Page excerpt ▸

──────

From intensive physical training, teaching and coaching to being bedridden in an instant; how could the puzzle pieces ever come back together.
From intensive physical training, full time teaching, coaching and bicycle commuting to being bedridden in an instant; from totally busy to total bed rest. Some broken and some so lost, I pondered how the puzzle pieces could ever come back together.
As I stabilized, discussions of physical therapy, physiotherapy and occupational therapy were tickets I wanted to bounce out of bed for. With speed of the ball that hit me, I learned a painful lesson of the power of the brain. In times past, I felt suspect of the claims about mental energy and exclusively tailored fuel to physical expenditure. The energy to do the most simple tasks, physical or cognitive were painfully draining. Despite every attempt to keep in secrecy, exhaustion led to what appeared to be narcoleptic tendencies. Exhausted, yet something in that broken brain had the power to try to hide as many broken pieces as possible, to pretend I was ok. If I faked feeling well, perhaps I could earn a green light leading me on to the trail out from Station 44; you cannot force a piece of puzzle into a space it does not fit.
The nauseating throb in my head which accompanied every movement left me terrified that with every step until eternity the pounding would prevail. The healing in my head left me leaving me feeling at times like my skull was being hammered and at other times being squeezed by a vice at my temples. The explanations detailing the severity of my TBI meant nothing; downplayed by my belief that all was lost in translation each morning when the neurosurgery team came in to discuss their outlook .

──────

Material provided ▸
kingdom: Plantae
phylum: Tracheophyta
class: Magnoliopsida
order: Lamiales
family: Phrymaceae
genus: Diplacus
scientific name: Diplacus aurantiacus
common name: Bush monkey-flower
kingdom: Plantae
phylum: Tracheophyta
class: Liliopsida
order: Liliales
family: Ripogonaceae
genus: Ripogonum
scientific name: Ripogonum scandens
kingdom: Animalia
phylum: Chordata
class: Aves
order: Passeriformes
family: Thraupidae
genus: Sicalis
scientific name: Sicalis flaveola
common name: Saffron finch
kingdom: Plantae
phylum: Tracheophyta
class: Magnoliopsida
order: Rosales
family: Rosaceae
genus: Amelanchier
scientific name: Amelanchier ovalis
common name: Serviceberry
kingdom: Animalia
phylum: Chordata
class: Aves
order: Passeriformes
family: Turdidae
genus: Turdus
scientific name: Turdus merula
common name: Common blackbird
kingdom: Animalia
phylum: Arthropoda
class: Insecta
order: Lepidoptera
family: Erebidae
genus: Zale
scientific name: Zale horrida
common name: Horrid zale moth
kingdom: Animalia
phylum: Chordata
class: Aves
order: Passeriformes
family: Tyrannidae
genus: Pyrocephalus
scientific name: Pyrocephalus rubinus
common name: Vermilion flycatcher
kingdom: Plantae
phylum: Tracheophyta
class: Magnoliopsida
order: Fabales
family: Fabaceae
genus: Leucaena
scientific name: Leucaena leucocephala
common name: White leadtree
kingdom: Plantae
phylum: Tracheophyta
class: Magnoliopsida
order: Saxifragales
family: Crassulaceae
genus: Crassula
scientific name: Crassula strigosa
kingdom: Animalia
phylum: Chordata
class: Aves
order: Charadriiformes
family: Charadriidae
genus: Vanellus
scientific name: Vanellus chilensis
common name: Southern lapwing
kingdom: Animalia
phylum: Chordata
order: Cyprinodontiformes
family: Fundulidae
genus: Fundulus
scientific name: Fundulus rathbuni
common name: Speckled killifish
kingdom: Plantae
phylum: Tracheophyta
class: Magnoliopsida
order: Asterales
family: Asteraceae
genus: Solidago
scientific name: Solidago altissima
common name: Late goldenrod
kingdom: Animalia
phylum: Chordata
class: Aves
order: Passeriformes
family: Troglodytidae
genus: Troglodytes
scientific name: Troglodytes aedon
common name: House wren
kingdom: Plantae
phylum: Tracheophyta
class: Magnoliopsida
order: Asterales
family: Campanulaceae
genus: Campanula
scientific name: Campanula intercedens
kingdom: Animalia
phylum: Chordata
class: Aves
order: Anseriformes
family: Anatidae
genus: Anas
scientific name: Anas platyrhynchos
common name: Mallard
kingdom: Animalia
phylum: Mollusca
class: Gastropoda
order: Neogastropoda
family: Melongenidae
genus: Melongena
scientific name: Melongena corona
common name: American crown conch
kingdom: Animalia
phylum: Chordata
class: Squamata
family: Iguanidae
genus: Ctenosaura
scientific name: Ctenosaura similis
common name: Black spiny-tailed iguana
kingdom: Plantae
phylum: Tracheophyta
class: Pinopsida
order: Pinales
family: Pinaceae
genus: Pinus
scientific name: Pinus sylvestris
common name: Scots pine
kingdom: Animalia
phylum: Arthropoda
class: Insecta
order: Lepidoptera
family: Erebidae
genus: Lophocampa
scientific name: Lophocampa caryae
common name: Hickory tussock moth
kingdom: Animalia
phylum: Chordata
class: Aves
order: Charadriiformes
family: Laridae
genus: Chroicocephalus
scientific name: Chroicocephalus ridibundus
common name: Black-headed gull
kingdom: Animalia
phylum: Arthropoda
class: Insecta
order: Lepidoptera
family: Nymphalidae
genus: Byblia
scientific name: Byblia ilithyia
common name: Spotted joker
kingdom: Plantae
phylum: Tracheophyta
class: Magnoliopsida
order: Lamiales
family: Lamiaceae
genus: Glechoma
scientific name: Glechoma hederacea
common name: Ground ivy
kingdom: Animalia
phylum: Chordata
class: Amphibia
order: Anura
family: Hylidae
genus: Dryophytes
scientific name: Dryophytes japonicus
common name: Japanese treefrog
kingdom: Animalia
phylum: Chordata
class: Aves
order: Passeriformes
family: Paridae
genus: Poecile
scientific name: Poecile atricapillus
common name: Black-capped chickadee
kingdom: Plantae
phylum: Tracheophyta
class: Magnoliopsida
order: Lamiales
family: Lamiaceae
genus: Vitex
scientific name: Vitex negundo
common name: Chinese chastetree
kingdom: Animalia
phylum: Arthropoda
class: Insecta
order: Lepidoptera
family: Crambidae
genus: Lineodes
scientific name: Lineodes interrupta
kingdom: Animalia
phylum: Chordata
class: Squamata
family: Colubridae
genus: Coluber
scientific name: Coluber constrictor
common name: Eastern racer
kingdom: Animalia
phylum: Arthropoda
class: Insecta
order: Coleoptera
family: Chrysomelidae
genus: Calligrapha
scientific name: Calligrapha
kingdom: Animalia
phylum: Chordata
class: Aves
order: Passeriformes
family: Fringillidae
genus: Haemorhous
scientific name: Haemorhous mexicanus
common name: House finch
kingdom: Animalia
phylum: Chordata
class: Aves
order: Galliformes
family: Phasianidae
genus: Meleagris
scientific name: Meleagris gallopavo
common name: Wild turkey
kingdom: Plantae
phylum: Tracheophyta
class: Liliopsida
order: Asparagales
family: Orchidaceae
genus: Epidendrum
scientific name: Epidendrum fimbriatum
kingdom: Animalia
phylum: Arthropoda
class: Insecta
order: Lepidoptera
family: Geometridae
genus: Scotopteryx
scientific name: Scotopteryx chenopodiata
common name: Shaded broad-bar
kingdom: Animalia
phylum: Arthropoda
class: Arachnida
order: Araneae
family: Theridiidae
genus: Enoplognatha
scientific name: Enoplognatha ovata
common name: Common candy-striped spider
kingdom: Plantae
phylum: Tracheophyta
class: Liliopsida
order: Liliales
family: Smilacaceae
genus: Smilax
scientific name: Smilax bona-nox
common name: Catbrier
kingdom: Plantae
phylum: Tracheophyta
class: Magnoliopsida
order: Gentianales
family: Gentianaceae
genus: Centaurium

──────

Directions ▸
1/ In the brain-injury account, how did the writer commute before being injured?
2/ Rewrite the part of the brain-injury account that opens with the words "From intensive physical training, full" and closes with "could ever come back together.", swapping "bicycle commuting" for "running to work".
3/ Carry the brain-injury account forward past its final sentence.

List of answers ▸
1/ By bicycle.

2/
From intensive physical training, full time teaching, coaching and running to work to being bedridden in an instant; from totally busy to total bed rest. Some broken and some so lost, I pondered how the puzzle pieces could ever come back together.

3/
Physically getting back up on my feet was a painfully slow progression. Arms held out for stability, head positioned awkwardly up in attempt to see with the only vision I had from my blood filled left eye; my balance off kilter and my gait an unstable teeter. Stable walking is not something that can be faked. My therapists kept logs, the facts and figures hence my medical team could see through my desperate attempt to make light of my staggered stride.
Becoming steadier on my feet was part of the green pass criteria which permitted 2 hours off site. I was ready for a positive challenge; primed to test that stability and the lingering curiosity of how the pounding in my head might change with the impact of my feet on something other than linoleum flooring. It was weeks later when I earned my first green pass to leave the hospital on signed consent; that green pass had me glowing as though an Olympic medal.
If I pick up the pace ever so slightly, surely I will accurately forsee the role any type of physical fitness will play in my future. The plan: walk briskly for 1 minute pending no falls and no cranial pounding, assess and adjust the goal posts accordingly. That Olympic medal was not good enough. I needed more, walk faster, walk further, climb higher. I am not enough.
The simplicity of a sports ball had become a puzzle of complexity. Just when I thought the green pass was the magical piece to the puzzle that would lead me joyfully along my trail of recovery, I found the jigsaw still so terribly broken.